____ Texte de lecture
L'Expat'
Nomade
SIBERIE, BAÏKAL - été et automne 2014 - hiver 2015-16
Crédit photo : Sophie Chansard
Juillet 2014
C'est suite à un rituel chamanique fait avec mon enseignant en Mongolie que je reçois le message d'aller à 600km au nord d'Ulaan Baatar. Je prends donc une carte et j'arrive sur la rive est du lac Baïkal... Je décide donc de partir à l'aventure sans même savoir ce que je pars chercher là-bas... peut-être la trace de très lointains ancêtres, un futur enseignant chaman puisque, a priori, je dois continuer mon initiation avec un chaman bouriate.
J'achète donc mon billet de train pour Ulan Ude et c'est parti pour 25 heures de voyage. Après un peu de repos, je redécouvre la ville et me prélasse au soleil devant la fontaine musicale. Et le lendemain matin je prends une marchroutka pour Ust Barguzin et j'y arrive quelques heures plus tard. Je pose mes affaires dans la chambre de la jolie pension où je loge et je file LE voir. Je marche 20 bonnes minutes dans des chemins sablonneux, puis je l'aperçois, scintillant au loin dans le soleil couchant, aussitôt une immense émotion m'envahit et plus je m'approche, plus cette émotion est forte. Il me semble que j'attendais cette rencontre depuis si longtemps, sans même en avoir conscience. Je passerai 2 journées entières au bord du lac avant de reprendre ma route... et ma quête.
Je repars donc en marchroutka pour Barguzin où je me mets à la recherche d'un éventuel chaman... c'est en discutant avec plusieurs femmes bouriates dans différents magasins que j'obtiens quelques informations. Donc il y aurait des chamans plus au nord, soit à Kyrymkan, soit à Iarikto. Je suis mon intuition et décide d'aller à Iarikto... puisqu'il a, parait-il un datsan où trouver des chamans... même s'il me semble que j'y trouverai plus facilement des lamas bouddhistes... tout ça sans même savoir s'il y a un endroit où pouvoir loger. Heureusement le chauffeur de la marchroutka se doute que je suis une touriste et me dépose donc à 2 km du village, juste devant le datsan et la guest house rudimentaire qui lui fait face.
________
> **Questions de compréhension**:
- a) Dans le récit de voyage, combien d'heures dure le trajet en train jusqu'à Ulan Ude ?
- b) Résumez plus brièvement le paragraphe du récit de voyage qui commence par « Je repars donc en marchroutka pour Barguzin », en conservant ses faits principaux.
____ Données fournies
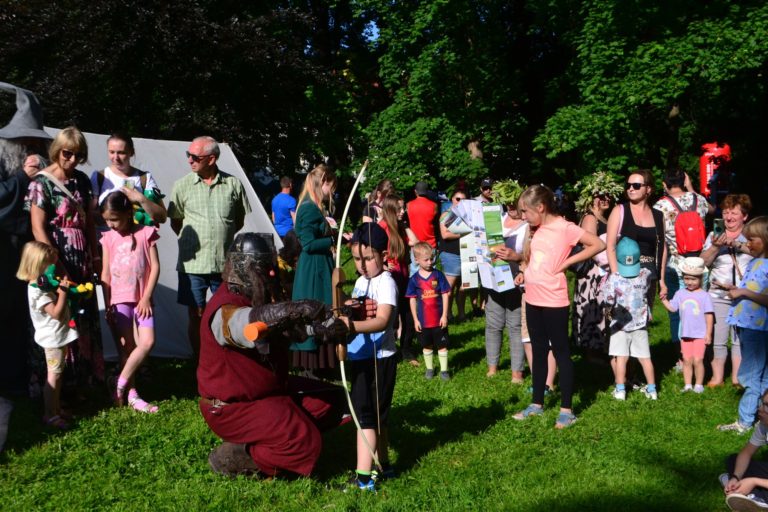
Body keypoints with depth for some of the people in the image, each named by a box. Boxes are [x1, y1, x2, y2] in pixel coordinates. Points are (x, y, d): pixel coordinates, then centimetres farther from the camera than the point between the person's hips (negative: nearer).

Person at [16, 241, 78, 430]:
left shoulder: (46, 283, 9)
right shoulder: (38, 290, -23)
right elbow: (56, 313, -28)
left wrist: (62, 287, 4)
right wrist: (63, 291, -25)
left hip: (60, 335, 10)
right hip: (53, 337, -10)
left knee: (57, 374, 19)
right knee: (54, 376, -3)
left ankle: (57, 407, 31)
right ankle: (50, 415, 5)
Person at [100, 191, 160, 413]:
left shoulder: (145, 233, -1)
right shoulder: (108, 238, 4)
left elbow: (155, 267, -2)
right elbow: (106, 274, 6)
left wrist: (146, 298, -7)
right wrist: (108, 305, 1)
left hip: (141, 299, 0)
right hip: (119, 299, 1)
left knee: (147, 342, -10)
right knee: (126, 347, 2)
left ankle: (121, 383, 5)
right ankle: (131, 394, 11)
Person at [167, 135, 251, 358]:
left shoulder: (233, 184, 1)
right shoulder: (183, 185, 1)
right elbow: (175, 222, 10)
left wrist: (224, 238, 8)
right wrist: (194, 240, 5)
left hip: (226, 264, 0)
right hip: (192, 263, 0)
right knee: (196, 315, 6)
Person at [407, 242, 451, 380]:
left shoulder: (438, 275, -6)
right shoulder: (414, 279, -5)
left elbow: (445, 295, -4)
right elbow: (412, 300, 0)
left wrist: (444, 315, -7)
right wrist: (415, 319, -2)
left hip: (439, 319, -1)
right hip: (423, 320, 1)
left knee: (442, 345, 7)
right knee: (426, 346, 15)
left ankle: (444, 369, 19)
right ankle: (429, 368, 31)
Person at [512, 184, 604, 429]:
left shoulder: (565, 228, -12)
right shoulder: (537, 230, 10)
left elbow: (598, 244, -14)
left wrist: (566, 262, -14)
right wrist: (524, 273, 6)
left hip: (554, 300, -7)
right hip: (533, 299, 7)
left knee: (561, 352, 2)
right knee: (538, 352, 15)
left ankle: (566, 410, 11)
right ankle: (537, 404, 26)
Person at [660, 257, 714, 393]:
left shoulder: (704, 295, -6)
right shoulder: (680, 294, 5)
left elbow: (709, 315, -5)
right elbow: (672, 308, 5)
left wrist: (708, 334, -7)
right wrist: (663, 299, -9)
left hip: (700, 335, -4)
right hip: (685, 334, 4)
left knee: (697, 360, -4)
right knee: (686, 360, 8)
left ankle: (699, 385, 11)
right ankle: (688, 385, 18)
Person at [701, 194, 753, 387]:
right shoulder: (714, 236, 8)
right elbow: (703, 262, 1)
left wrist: (736, 243, -24)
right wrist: (716, 246, -15)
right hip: (718, 296, 1)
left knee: (741, 339, 6)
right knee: (717, 339, 2)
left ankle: (737, 378, 16)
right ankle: (717, 378, 12)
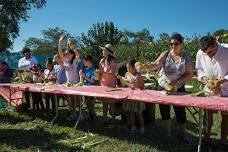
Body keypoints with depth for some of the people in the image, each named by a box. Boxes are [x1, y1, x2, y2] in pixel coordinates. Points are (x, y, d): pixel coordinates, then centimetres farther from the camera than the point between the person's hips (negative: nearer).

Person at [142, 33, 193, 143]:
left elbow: (189, 74, -6)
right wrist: (144, 66, -39)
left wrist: (177, 82, -20)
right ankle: (167, 131, 32)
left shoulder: (186, 58, -6)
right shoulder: (165, 54, -5)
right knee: (164, 110, 12)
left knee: (180, 110, 3)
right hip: (162, 86, 2)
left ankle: (182, 133, 24)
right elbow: (156, 64, -19)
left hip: (178, 88, -2)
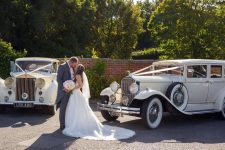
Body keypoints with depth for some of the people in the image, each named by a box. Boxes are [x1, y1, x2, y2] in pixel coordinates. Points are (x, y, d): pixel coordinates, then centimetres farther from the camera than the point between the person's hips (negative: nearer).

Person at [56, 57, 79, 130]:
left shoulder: (72, 68, 15)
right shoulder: (62, 66, -7)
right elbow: (58, 79, -12)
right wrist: (63, 88, -20)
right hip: (64, 91, -7)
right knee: (63, 109, -3)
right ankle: (62, 125, 3)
________
> **Réponses par numéro**:
- a) Le trajet dure 25 heures.

- b) Je reprends une marchroutka pour Barguzin afin d'y chercher un chaman. En discutant avec des femmes bouriates dans des magasins, j'apprends qu'il y aurait des chamans plus au nord, à Kyrymkan ou à Iarikto. Je choisis Iarikto, où se trouverait un datsan, sans savoir si je pourrai y loger. Le chauffeur me dépose à 2 km du village, devant le datsan et la guest house rudimentaire qui lui fait face.